Image Credit: Aura entertainment
Director Daniel Stamm (The Last Exorcism, Prey for the Devil) and screenwriter Justin Yoffe approach Lockbox in the broadest of brushstrokes, dooming it from the start with clunky storytelling and woefully underdeveloped themes of heady topics like PTSD. Winthrop is a character that comes loaded with emotional baggage and trauma that’s piled on throughout his tragic life, but much like its title, his interiority and history are treated like a tightly guarded secret meant to prolong the supernatural mystery.
The problem here, though, is that Lockbox is too sparse to sustain mystery at all, and it instead robs Winthrop of characterization.

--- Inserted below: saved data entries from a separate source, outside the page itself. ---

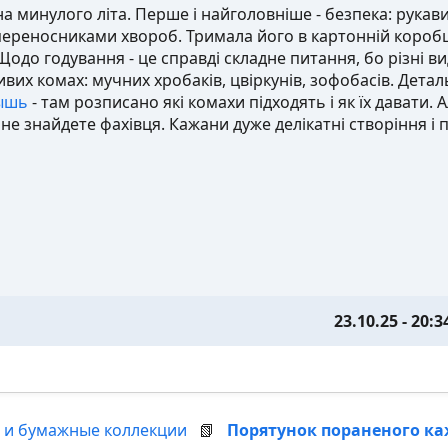
а минулого літа. Перше і найголовніше - безпека: рукав
переносниками хвороб. Тримала його в картонній короб
Щодо годування - це справді складне питання, бо різні ви
ивих комах: мучних хробаків, цвіркунів, зофобасів. Дета
ышь
- там розписано які комахи підходять і як їх давати. 
не знайдете фахівця. Кажани дуже делікатні створіння і
23.10.25 - 20:3
 и бумажные коллекции
📗
Порятунок пораненого к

It winds up trapping the talented Pucci without anywhere to go, toggling between wounded animal and mentally disoriented.
From there, Lockbox bounds through plot developments without any sense of stakes or purpose, peppered by a smattering of haphazard paint-by-numbers jump scares. The only unwavering constant is Ellen’s resolute faith, and Stamm seems to leave it entirely to Gugino to guide confused audiences through this inconsequential story right up until its supernatural climax.

Image Credit: Aura entertainment
To give more credit, Lockbox at least injects an unconventional exorcism here; just don’t expect much in the way of explanation. When the film finally reveals the meaning behind its title, it dangles a fascinating carrot it has zero interest in delivering. More than a severe lack of fleshing out its characters beyond plot drivers or devices, this faith-based flick also seems terrified to offer any worldbuilding whatsoever.
Yoffe’s script stretches the short story beyond its means instead of fleshing it out, and Stamm fills out the gaps with cheap CGI scares and overwrought performances; Isabelle’s Vahna is beyond cartoonish in her villainy. It’s also pretty nonsensical, treating only Ellen’s faith with the utmost sincerity and largely squandering its typically reliable talent. So much so that the final imagery, pure sunkissed saccharine sentimentality, leaves you with the feeling that this horror movie might be better suited as an entry in Chicken Soup for the Soul.
Lockbox releases in select theaters on July 3, 2026.